**Exercise requirements**
• A. Duplicate the passage of the article on Castro's Guantánamo demands from "Tags: Barack Obama" up to and including "compensation for damages.".
• B. Show each line of the rows that contains the string "style".

**Extract provided**
= = = =

Tags: Barack Obama | Castro-Cuba | Raul Castro | cuba | Guantanamo | relations | embargo

Castro Demands Return of Guantanamo, Compensation for Embargo

Castro Demands Return of Guantanamo, Compensation for Embargo
Cuban President Raul Castro. (Alejandro Ernesto/EPA/Landov)

By    |   Thursday, 29 January 2015 10:17 AM

The Obama administration's path toward a renewal of diplomatic relations with Cuba hit a road bump on Wednesday when Cuban President Raul Castro told a regional conference that any progress is dependent upon the U.S. returning the Guantánamo naval base and offering compensation for damages.

"The reestablishment of diplomatic relations is the start of a process of normalizing bilateral relations, but this will not be possible while the blockade still exists, while they don’t give back the territory illegally occupied by the Guantánamo naval base,” Castro told a summit of the Community of Latin American and Caribbean States, according to the Miami Herald.

= = = =

**Input data**
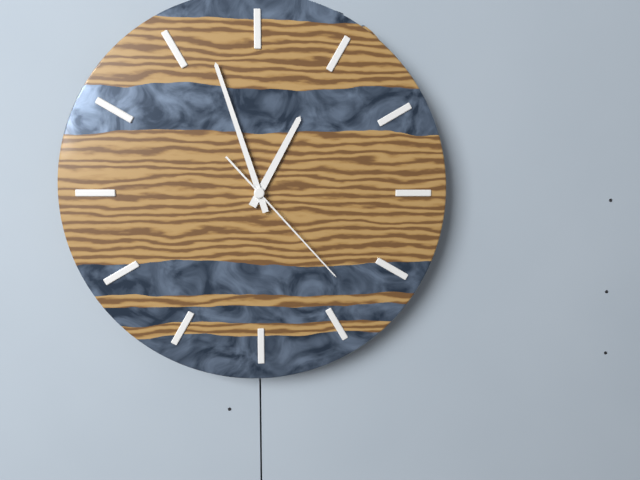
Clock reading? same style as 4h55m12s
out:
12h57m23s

= = = =

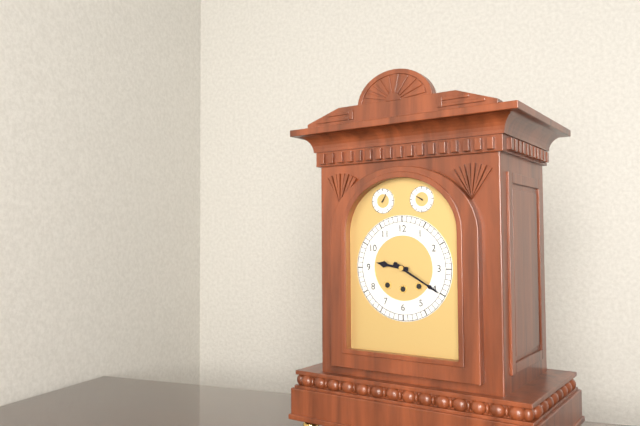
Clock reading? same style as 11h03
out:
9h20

= = = =

**Solutions by task**
• A.
Tags: Barack Obama | Castro-Cuba | Raul Castro | cuba | Guantanamo | relations | embargo

Castro Demands Return of Guantanamo, Compensation for Embargo

Castro Demands Return of Guantanamo, Compensation for Embargo
Cuban President Raul Castro. (Alejandro Ernesto/EPA/Landov)

By    |   Thursday, 29 January 2015 10:17 AM

The Obama administration's path toward a renewal of diplomatic relations with Cuba hit a road bump on Wednesday when Cuban President Raul Castro told a regional conference that any progress is dependent upon the U.S. returning the Guantánamo naval base and offering compensation for damages.

• B.
Clock reading? same style as 4h55m12s
Clock reading? same style as 11h03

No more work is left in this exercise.